Sarah Hueniken leads a team on various multi-pitch routes through Field, in Banff National Park

Sarah Hueniken is one of the strongest ice- and mixed-climbers in the world (regardless of gender) and while she does spend time competing, the majority of her year is dedicated to guiding and teaching the sport. She leads private trips for ice-, rock- and alpine-climbing for beginners and experts alike, from Mount Indefatigable to the Bugaboos and back again. We were most interested, however, in Hueniken’s annual all-women ice-climbing camp. On the first day of the camp, we met at Marble Canyon crag in British Columbia—a perfect playground for ice-climbers with its many spectacular frozen falls.

“I’ve been running ice camps for eight years now,” Hueniken tells us. “I took an Outward Bound course when I was 15 and ended up in an all-girl group. I thought it would suck, but it ended up being very confidence-building!” While she doesn’t believe climbing needs to be gendered, the all-women dynamic offers a different experience—one that oftentimes beginners especially appreciate. “It’s not better, not worse—just different and the women seem to really enjoy it,” she tells us, adding that over the years she’s watched the sport grow with women joining in more and more.

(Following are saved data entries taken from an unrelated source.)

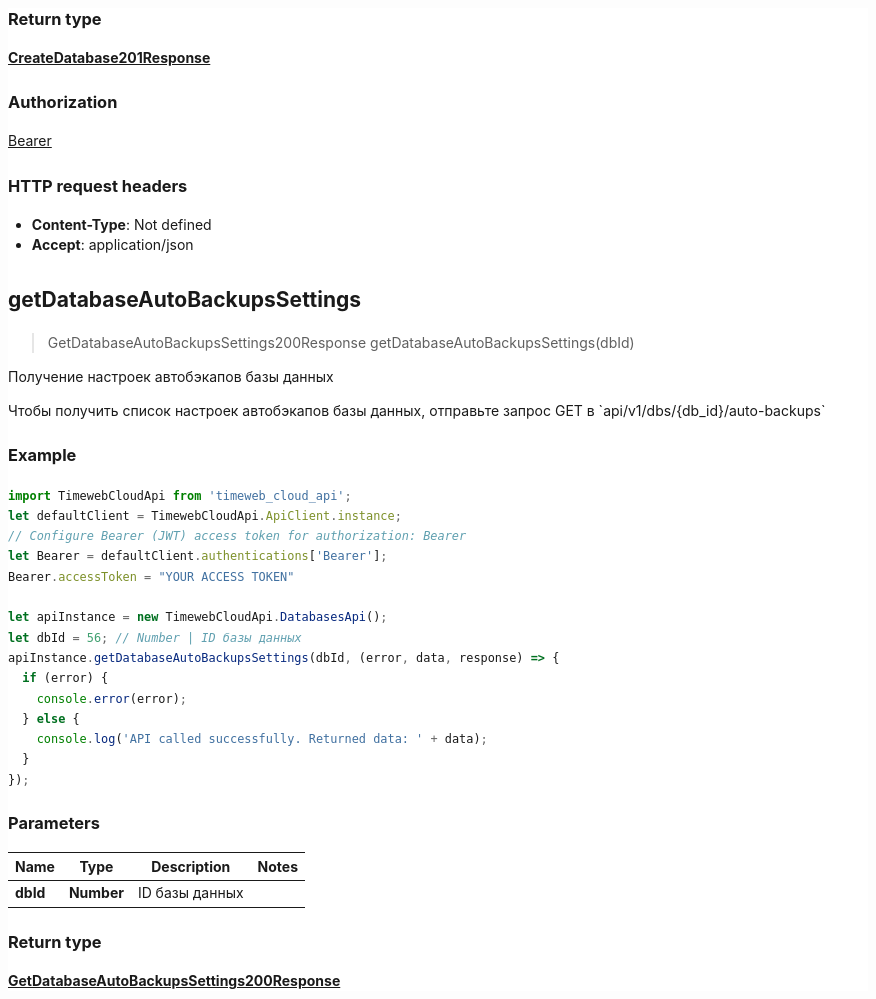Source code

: ### Return type

[**CreateDatabase201Response**](CreateDatabase201Response.md)

### Authorization

[Bearer](../README.md#Bearer)

### HTTP request headers

- **Content-Type**: Not defined
- **Accept**: application/json


## getDatabaseAutoBackupsSettings

> GetDatabaseAutoBackupsSettings200Response getDatabaseAutoBackupsSettings(dbId)

Получение настроек автобэкапов базы данных

Чтобы получить список настроек автобэкапов базы данных, отправьте запрос GET в &#x60;api/v1/dbs/{db_id}/auto-backups&#x60;

### Example

```javascript
import TimewebCloudApi from 'timeweb_cloud_api';
let defaultClient = TimewebCloudApi.ApiClient.instance;
// Configure Bearer (JWT) access token for authorization: Bearer
let Bearer = defaultClient.authentications['Bearer'];
Bearer.accessToken = "YOUR ACCESS TOKEN"

let apiInstance = new TimewebCloudApi.DatabasesApi();
let dbId = 56; // Number | ID базы данных
apiInstance.getDatabaseAutoBackupsSettings(dbId, (error, data, response) => {
  if (error) {
    console.error(error);
  } else {
    console.log('API called successfully. Returned data: ' + data);
  }
});
```

### Parameters


Name | Type | Description  | Notes
------------- | ------------- | ------------- | -------------
 **dbId** | **Number**| ID базы данных | 

### Return type

[**GetDatabaseAutoBackupsSettings200Response**](GetDatabaseAutoBackupsSettings200Response.md)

For this year’s camp, there are 10 women—all return participants except one—whose backgrounds and ages vary. There is a 56-year-old mother (who first climbed at 50), a former professional soccer player, a former logistics officer for the military, a 69-yea-old with a PhD in marriage and family therapy, an aspiring alpine guide and more. The one thing they have in common, of course, is a sense of adventure.

Crag climbing the first day, the group returns to Field, BC where they spend their nights at the Fireweed Hostel, which has lots of shared spaces for kicking back after a big day. Camp manager Sonja Johnson Findlater prepares family-style meals each night for the hungry climbers. “The evenings are always a fun time,” Hueniken says, “Listening to the stories from everyone’s day is the best part.” For the rest of the camp, the women set out in the picturesque Yoho National Park doing various multi-pitch routes with a two-to-one climber-to-guide ratio, meaning everybody receives more advanced training.

The small numbers and all-women dynamic means participants seem more likely to take on bigger adventures. Hueniken tells us, “They seem to step up a bit more to challenges and enjoy letting loose in the evenings. There’s some confidence through osmosis. When someone is able to climb something, it often has a domino effect and the others also want to try.”

Camps and courses with Sarah Hueniken run throughout the year, of course the season dictates which kind of climbing is undertaken.